Commenta

Rivarolo Mantovano, ecco auto
di Anteas. Galli si toglie un
sassolino verso Nobili Cause

"Sono contento che le autovetture vengano realmente utilizzate per la causa per la quale sono state acquistate e mettano in condizione i volontari di servire il più ampio numero di utenti possibile". Ogni riferimento al progetto “Nobili Cause” non è apparso casuale ai presenti.
auto-anteas_ev

RIVAROLO MANTOVANO – Si è svolta nella mattinata di domenica al termine della S. Messa domenicale, la cerimonia di consegna di due autovetture all’associazione ANTEAS di Rivarolo Mantovano. Il parroco Don Luigi Carrai ha benedetto i veicoli alla presenza del Sindaco Massimiliano Galli, del Presidente della BCC di Rivarolo Mantovano Luciano Gorni, del Vice Direttore Stefano Mori, del Presidente provinciale dell’Associazione ANTEAS Ezio Paganini, di alcuni volontari e di molti comuni cittadini.
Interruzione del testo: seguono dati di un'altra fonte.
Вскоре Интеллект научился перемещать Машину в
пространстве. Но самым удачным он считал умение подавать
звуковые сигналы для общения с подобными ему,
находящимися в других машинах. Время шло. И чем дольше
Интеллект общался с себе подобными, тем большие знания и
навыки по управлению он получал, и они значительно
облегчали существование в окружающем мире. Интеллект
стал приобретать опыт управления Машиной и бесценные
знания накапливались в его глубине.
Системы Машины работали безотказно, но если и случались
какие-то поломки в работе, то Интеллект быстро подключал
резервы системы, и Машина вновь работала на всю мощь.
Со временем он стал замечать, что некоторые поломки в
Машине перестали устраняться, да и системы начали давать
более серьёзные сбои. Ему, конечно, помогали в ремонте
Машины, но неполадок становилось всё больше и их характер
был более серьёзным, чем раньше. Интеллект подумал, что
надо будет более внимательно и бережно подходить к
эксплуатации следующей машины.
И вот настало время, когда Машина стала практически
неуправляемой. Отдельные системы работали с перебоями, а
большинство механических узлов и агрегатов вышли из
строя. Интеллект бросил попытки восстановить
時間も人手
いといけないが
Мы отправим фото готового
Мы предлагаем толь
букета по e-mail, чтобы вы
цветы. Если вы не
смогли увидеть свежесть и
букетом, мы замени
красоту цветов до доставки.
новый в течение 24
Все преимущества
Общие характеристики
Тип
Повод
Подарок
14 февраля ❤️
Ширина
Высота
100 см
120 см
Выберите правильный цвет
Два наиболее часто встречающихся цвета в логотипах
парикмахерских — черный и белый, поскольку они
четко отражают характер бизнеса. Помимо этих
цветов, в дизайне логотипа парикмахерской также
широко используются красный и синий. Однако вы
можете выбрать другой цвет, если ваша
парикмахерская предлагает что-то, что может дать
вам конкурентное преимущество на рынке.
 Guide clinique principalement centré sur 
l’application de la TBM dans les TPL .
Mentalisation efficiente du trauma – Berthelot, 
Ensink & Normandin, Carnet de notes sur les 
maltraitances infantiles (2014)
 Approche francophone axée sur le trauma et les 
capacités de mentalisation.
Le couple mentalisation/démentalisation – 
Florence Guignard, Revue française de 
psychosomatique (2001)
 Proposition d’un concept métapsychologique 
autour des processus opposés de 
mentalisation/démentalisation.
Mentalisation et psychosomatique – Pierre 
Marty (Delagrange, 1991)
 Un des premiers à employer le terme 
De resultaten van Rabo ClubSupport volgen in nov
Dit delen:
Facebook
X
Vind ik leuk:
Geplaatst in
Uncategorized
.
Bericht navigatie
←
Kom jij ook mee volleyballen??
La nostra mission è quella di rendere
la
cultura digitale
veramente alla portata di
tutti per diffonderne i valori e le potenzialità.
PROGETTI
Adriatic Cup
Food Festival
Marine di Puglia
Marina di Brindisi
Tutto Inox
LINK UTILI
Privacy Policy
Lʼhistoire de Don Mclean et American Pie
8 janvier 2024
Il contributo della banca locale e dell’amministrazione comunale nonché del 5 per mille di molti cittadini conferma il sostegno ad una importante associazione di volontari residenti che impegnano il proprio tempo e le proprie forze a sostegno delle fasce più disagiate della comunità. Le due autovetture infatti sono state acquistate dall’ANTEAS per il trasporto di anziani e persone con difficoltà “da e per” le case di cura o semplicemente per chi non ha un mezzo per spostarsi. “Il sevizio offerto dai volontari è il fiore all’occhiello di una comunità da sempre impegnata nel volontariato e nel sociale” come è stato spiegato durante la cerimonia. Una delle auto, la Dacia (l’altra è una Fiat Punto), è infatti anche adibita, con apposito marchingegno, al trasporto di carrozzine.

A margine dell’evento, intrattendosi con alcuni volontari, Galli ha voluto rimarcare la differenza con iniziative simili, e ha concluso con una punta polemica dicendo: “Sono contento che le autovetture vengano realmente utilizzate per la causa per la quale sono state acquistate e mettano in condizione i volontari di servire il più ampio numero di utenti possibile”. Ogni riferimento al progetto “Nobili Cause”, fonte di polemica nelle scorse settimane e che contribuì alla spaccatura dell’Unione Foedus, non è apparso casuale ai presenti.